Prolongez le texte ci-dessous sur le droit de grève en reprenant juste après sa dernière phrase.

▶ EXTRAIT CHOISI:
________________________

Enjeu
Le droit de grève est un droit garanti par la Constitution et, à ce titre, très protégé : l’exercice du droit de grève et les actes commis pendant la grève ne peuvent donner lieu à aucune sanction disciplinaire, sauf faute lourde [C. trav., art. L. 2511-1].
En outre, constitue une mesure discriminatoire prohibée toute mesure prise par l’employeur à l’égard d’un salarié gréviste en raison de l’exercice du droit de grève [C. trav., art. L. 1132-2].
Cette protection ne s’applique cependant qu’en cas d’exercice normal du droit de grève. Il est donc essentiel de distinguer les mouvements qui correspondent à ce dernier, des autres types d’actions collectives parfois qualifiés de « mouvements illicites ».
Caractéristiques de la grève
La grève est une cessation collective et concertée du travail en vue d’appuyer des revendications professionnelles.
L’exercice du droit de grève suppose un arrêt total du travail, quelle que soit la durée de cet arrêt. Par conséquent, le ralentissement de l’activité (action appelée « grève perlée ») ou l’exécution défectueuse du travail (par exemple, le refus des salariés d’exécuter certaines de leurs tâches) ne relèvent pas de l’exercice du droit de grève. De la même façon, le refus des salariés d’exécuter des astreintes ne constitue pas une grève, la grève ne pouvant être limitée à une obligation particulière du contrat de travail [Cass. soc., 2 févr. 2006, n° 04-12.336].

________________________

Enregistrements de données
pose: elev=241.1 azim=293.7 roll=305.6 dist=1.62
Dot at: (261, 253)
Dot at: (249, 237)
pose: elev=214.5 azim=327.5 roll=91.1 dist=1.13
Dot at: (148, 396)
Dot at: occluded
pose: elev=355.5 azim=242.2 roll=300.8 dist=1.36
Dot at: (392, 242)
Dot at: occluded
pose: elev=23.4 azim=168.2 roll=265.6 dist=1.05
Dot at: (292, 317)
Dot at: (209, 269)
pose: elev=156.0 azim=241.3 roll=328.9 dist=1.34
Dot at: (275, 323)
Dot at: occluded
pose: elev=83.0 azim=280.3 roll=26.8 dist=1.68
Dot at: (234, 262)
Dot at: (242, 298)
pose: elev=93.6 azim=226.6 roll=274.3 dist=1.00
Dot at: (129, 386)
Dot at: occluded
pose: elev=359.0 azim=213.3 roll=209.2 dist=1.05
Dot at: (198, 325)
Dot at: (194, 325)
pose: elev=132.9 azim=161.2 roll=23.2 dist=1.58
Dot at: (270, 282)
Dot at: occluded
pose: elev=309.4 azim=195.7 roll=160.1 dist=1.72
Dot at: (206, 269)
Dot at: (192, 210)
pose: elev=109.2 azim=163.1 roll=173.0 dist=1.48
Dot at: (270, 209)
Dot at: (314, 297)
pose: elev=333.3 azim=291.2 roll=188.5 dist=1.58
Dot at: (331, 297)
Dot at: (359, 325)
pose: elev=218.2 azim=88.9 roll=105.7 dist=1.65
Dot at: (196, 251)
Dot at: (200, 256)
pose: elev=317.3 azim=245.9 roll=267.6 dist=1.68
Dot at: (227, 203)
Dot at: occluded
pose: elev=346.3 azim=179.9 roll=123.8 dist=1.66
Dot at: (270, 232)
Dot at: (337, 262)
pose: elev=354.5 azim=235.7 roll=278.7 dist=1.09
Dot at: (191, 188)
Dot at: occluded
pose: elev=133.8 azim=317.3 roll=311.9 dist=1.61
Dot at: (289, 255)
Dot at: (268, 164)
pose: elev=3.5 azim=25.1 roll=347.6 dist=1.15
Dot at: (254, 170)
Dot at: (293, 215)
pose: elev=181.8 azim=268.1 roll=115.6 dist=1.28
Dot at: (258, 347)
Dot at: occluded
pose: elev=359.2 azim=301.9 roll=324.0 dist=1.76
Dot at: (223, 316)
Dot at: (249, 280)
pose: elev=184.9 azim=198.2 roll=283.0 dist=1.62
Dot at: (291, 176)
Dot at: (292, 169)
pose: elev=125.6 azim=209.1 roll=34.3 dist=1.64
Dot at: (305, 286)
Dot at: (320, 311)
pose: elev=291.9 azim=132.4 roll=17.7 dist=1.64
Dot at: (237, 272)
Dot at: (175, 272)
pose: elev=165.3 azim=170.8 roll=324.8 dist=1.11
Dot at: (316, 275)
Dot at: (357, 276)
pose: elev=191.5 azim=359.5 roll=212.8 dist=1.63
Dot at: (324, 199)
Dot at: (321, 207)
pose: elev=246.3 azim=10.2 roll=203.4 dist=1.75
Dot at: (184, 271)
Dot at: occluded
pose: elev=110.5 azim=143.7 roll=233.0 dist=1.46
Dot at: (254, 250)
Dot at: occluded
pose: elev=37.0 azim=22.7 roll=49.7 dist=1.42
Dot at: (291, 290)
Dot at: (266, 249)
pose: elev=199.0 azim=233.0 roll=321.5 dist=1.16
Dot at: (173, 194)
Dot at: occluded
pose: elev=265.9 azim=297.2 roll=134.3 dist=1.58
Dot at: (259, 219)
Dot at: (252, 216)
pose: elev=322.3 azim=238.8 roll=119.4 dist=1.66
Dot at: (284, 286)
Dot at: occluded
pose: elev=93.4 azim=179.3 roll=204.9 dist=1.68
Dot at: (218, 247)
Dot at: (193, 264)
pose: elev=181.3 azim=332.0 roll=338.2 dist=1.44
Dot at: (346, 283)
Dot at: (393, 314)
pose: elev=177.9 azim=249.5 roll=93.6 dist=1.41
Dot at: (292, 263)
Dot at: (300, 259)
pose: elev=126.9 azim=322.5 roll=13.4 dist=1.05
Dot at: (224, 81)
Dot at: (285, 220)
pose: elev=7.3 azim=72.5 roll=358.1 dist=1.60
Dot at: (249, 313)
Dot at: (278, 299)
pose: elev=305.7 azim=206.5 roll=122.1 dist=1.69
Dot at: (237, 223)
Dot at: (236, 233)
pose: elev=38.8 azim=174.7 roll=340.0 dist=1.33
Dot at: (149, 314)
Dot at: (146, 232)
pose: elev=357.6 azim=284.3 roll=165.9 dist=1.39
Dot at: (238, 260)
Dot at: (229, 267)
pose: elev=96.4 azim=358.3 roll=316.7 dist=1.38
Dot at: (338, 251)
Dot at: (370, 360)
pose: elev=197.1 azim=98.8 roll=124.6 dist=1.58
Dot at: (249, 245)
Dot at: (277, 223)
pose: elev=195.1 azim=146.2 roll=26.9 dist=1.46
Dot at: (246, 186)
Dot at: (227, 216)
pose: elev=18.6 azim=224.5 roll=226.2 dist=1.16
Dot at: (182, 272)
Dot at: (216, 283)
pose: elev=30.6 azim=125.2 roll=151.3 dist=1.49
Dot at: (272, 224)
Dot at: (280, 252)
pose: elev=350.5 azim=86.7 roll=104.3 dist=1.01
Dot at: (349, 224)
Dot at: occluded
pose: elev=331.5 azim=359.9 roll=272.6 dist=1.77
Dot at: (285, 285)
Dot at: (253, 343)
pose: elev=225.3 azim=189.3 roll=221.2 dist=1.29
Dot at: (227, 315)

________________________

▶ RÉSULTAT OBTENU:
L’arrêt de travail doit être collectif, c’est-à-dire concerner plusieurs salariés. Pour autant, il n’est pas nécessaire que l’ensemble des salariés cesse le travail ou qu’une majorité d’entre eux ait approuvé la grève, avant son déclenchement. Lorsque l’entreprise ne compte qu’un salarié, ce dernier peut exercer seul son droit de grève, pour appuyer ses propres revendications [Cass. soc., 13 nov. 1996, n° 93-42.247]. Par ailleurs, la grève peut être suivie par un seul salarié dans l’entreprise, si ce dernier obéit à un mot d’ordre national [Cass. soc., 29 mars 1995, n° 93-41.863].
L’exercice du droit de grève doit permettre aux salariés de faire valoir des revendications professionnelles, ce qui implique que l’employeur ait été informé de ces revendications avant le déclenchement de la grève [Cass. soc., 19 nov. 1996, n° 94-42.631]. Peu importe la manière dont l’employeur en a été informé : par les salariés eux-mêmes, par les syndicats, par l’inspecteur du travail, par les représentants élus du personnel, etc. [Cass. soc., 28 févr. 2007, n° 06-40.944].